Sometimes, they are malformed. Sometimes, they emerge unable to speak. Sometimes, the shit will not wash away. These are the ones they eat.
But only to ensure the strength of their teeth.
But sometimes simply because they feel like it.
It is, after all, their child. They can do with it what they want, if only because they know another will be born with the next bowel movement.
At first, it seemed unnatural. Then, they got used to it. Now, they wonder what women complain about and what takes them so long to grow a baby. But they don’t often think about it, if only because their memory of women is several generations removed. They are more mythical than vampires to these men of the land of unshaven, unruly beards.

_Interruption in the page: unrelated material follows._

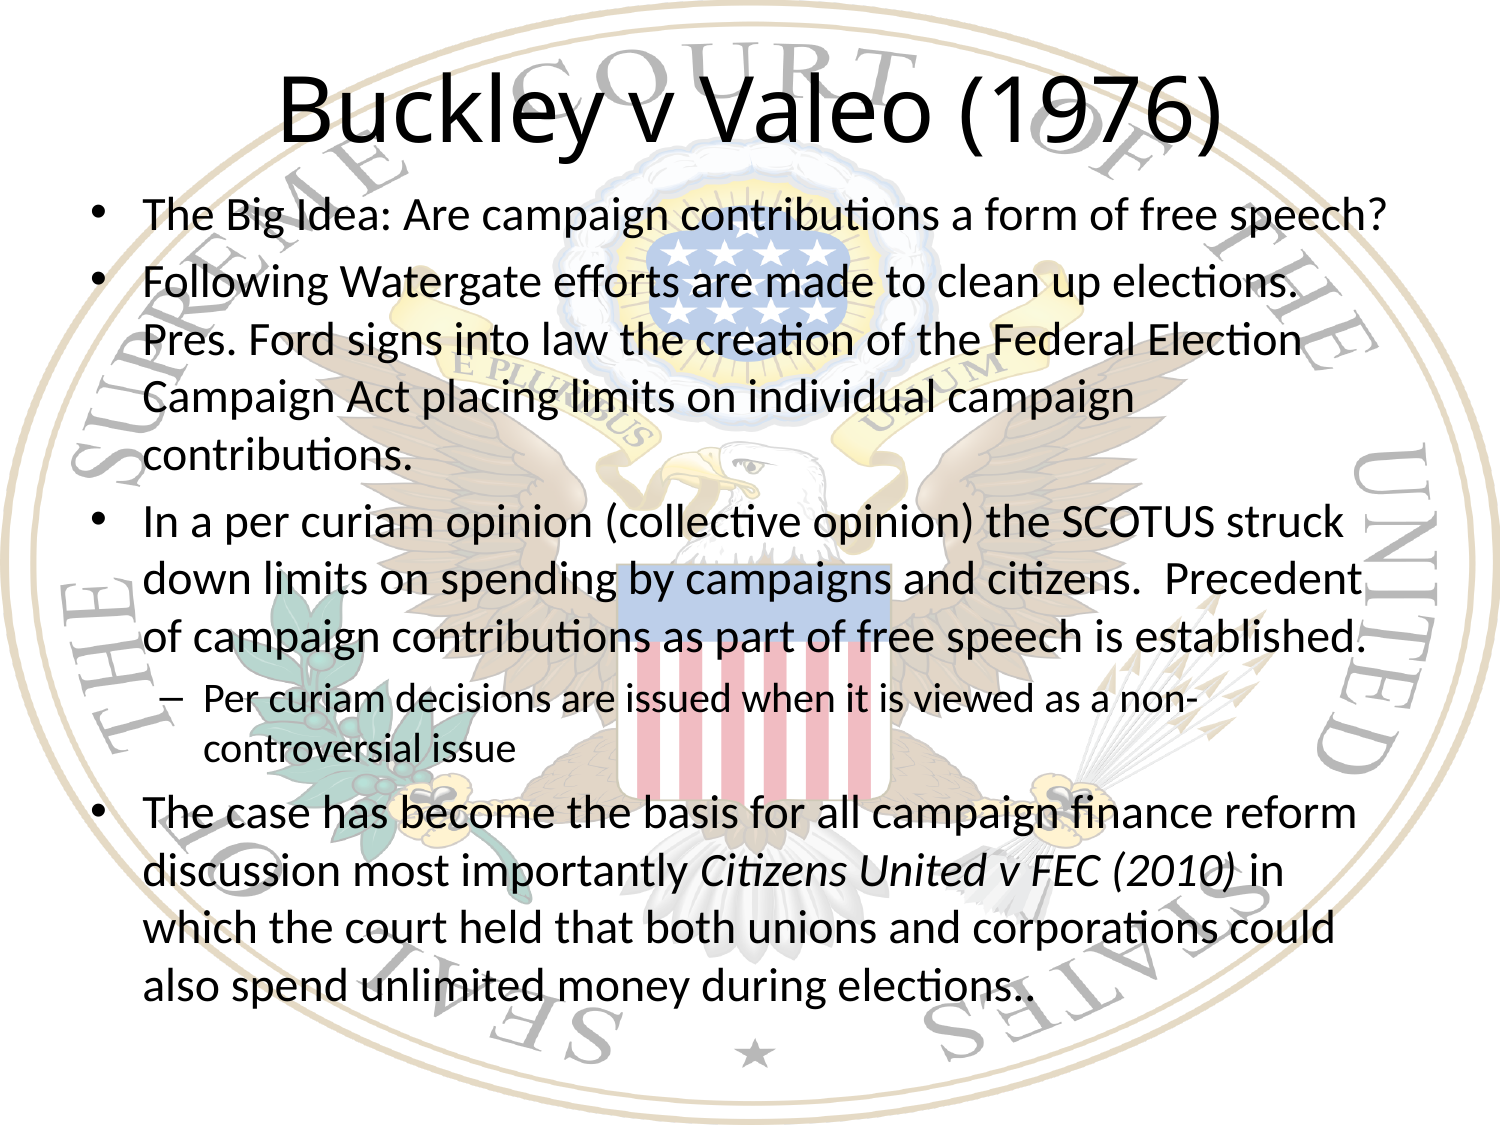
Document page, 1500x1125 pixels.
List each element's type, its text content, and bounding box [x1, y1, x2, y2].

title Buckley v Valeo (1976) [75, 12, 1425, 174]
list The Big Idea: Are campaign contributions a form of free speech? Following Watergate efforts are made to clean up elections. Pres. Ford signs into law the creation of the Federal Election Campaign Act placing limits on individual campaign contributions. In a per curiam opinion (collective opinion) the SCOTUS struck down limits on spending by campaigns and citizens. Precedent of campaign contributions as part of free speech is established. Per curiam decisions are issued when it is viewed as a non-controversial issue The case has become the basis for all campaign finance reform discussion most importantly Citizens United v FEC (2010) in which the court held that both unions and corporations could also spend unlimited money during elections.. [75, 174, 1425, 1088]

Although there is no government in the land of unshaven, unruly beards, there is no war. There is no fighting. Although there are no town meetings, decisions are made and respected. Although it is not logic moving action, there is order.
These men and their unshaven, unruly beards, they live baking in the sun, unashamed.

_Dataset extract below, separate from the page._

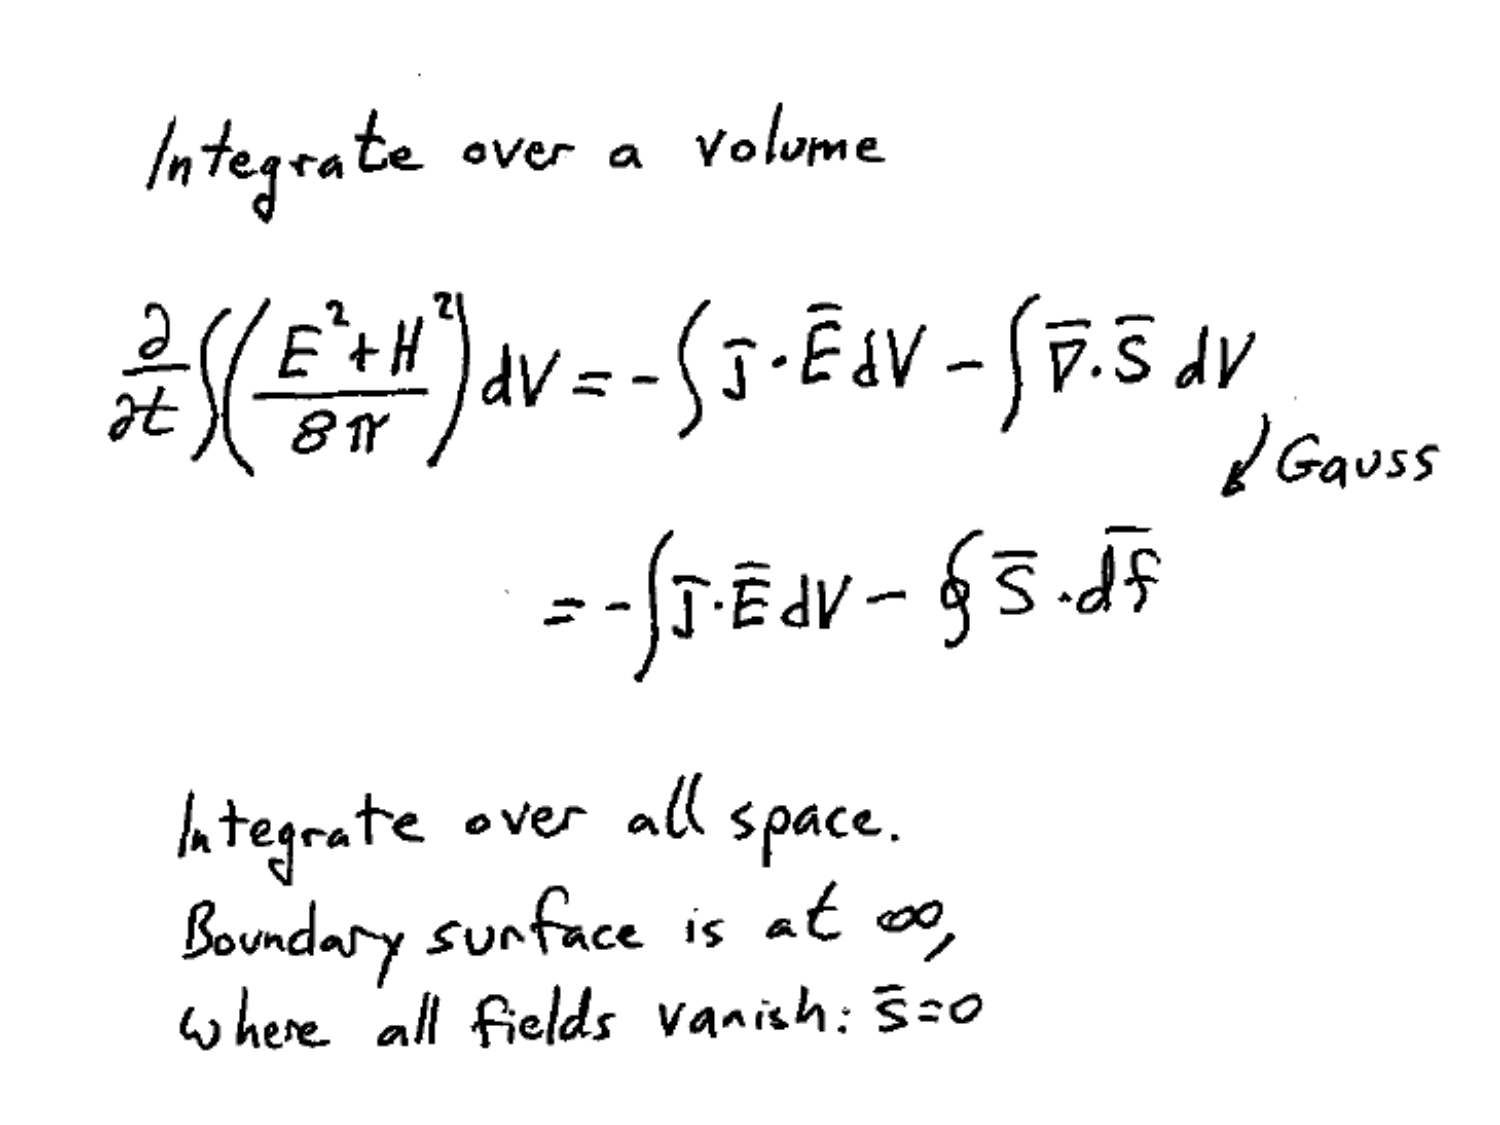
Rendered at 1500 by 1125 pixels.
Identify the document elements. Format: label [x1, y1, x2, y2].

picture [55, 62, 1445, 1063]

language of the blood of Jesus (from Kelcey Parker)
The blood of Jesus is spoken here. Look up: up is liquid amber silhouetted in sunlight; up is a monkey ball turning sweet green to brown, hanging like an ornament set to go on holiday, to let go. Let go.
Where is the blood of Jesus?
She cannot speak blood.
But here, on a backstreet surrounded by boarded doors and windows, the very language of the blood of Jesus. Here, the language of blood trickles out of illiterate mouths, mouths filled with double negatives and improper prepositions, split infinitives and bilingual tongues. Blood is poor, abandoned, downcast eyes. Its language is can be no better.

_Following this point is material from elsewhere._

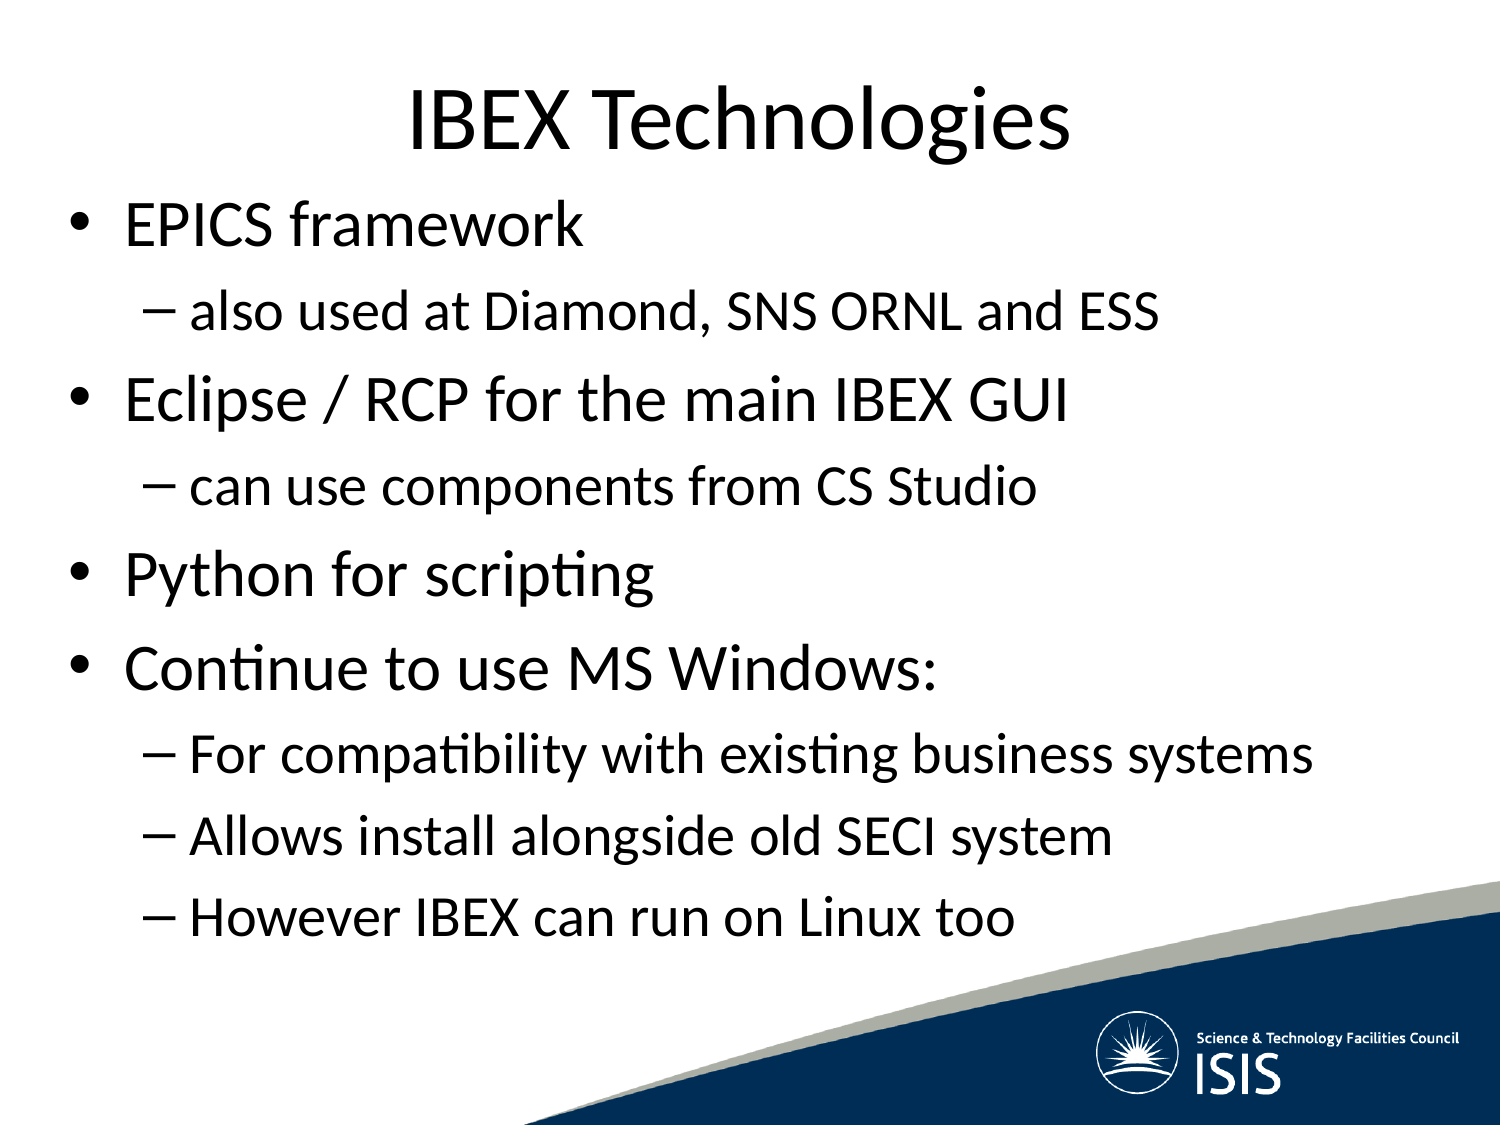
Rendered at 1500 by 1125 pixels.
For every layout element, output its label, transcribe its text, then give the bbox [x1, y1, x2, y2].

When she goes to church, she cannot take the blood of Jesus into her mouth, not when she knows what lives there. But she cannot let the others know the devil lives inside her.
She does not pretend to take the blood of Jesus into her mouth.
She sees others step up to the floor; their mouths are jibber-jabber. They call it the language of the devil. She watches the devil be vanquished.
When they speak again, their voices are Cool-aid: sugary, powdery, artificial. When they speak again, her tongue swells for more water. When they speak again, she is thirsty. She sucks on her front teeth.
They do not speak the language of the devil.
The devil has no language. The devil is silence.
Outside, the church is unassuming. Outside is technicolor.
She is a woman without a name. Once, she remembers she had a name. It has been a long time since she has heard it, used it, thought of it as her own.